====== Data

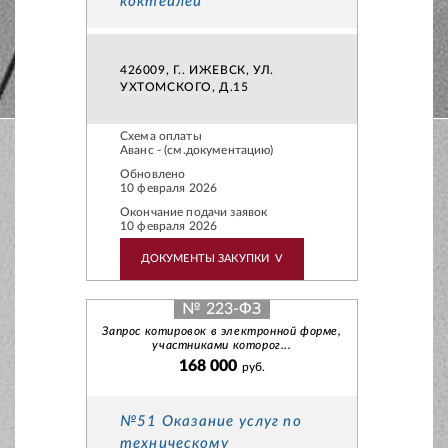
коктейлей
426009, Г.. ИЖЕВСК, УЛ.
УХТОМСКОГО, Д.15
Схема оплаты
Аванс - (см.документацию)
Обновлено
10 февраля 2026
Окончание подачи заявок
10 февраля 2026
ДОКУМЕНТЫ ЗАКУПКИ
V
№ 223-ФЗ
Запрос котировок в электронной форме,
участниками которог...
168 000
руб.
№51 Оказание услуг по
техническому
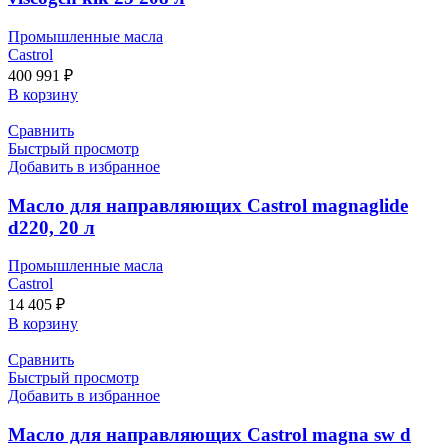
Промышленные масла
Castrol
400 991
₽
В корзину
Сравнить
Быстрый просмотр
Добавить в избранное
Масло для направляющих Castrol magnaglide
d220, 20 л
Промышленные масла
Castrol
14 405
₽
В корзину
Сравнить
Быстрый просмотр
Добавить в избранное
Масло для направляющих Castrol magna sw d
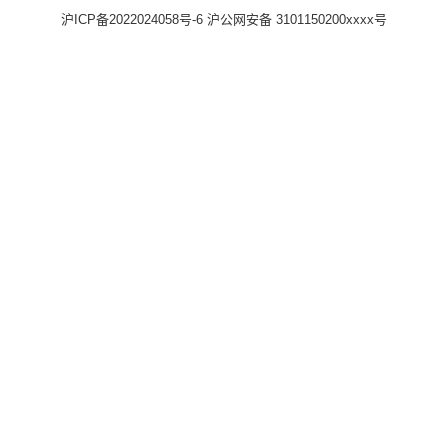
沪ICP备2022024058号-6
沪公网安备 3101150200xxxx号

============

Task directions >>
Show every line of the material that includes the string "направляющих".

Answer >>
Масло для направляющих Castrol magnaglide
Масло для направляющих Castrol magna sw d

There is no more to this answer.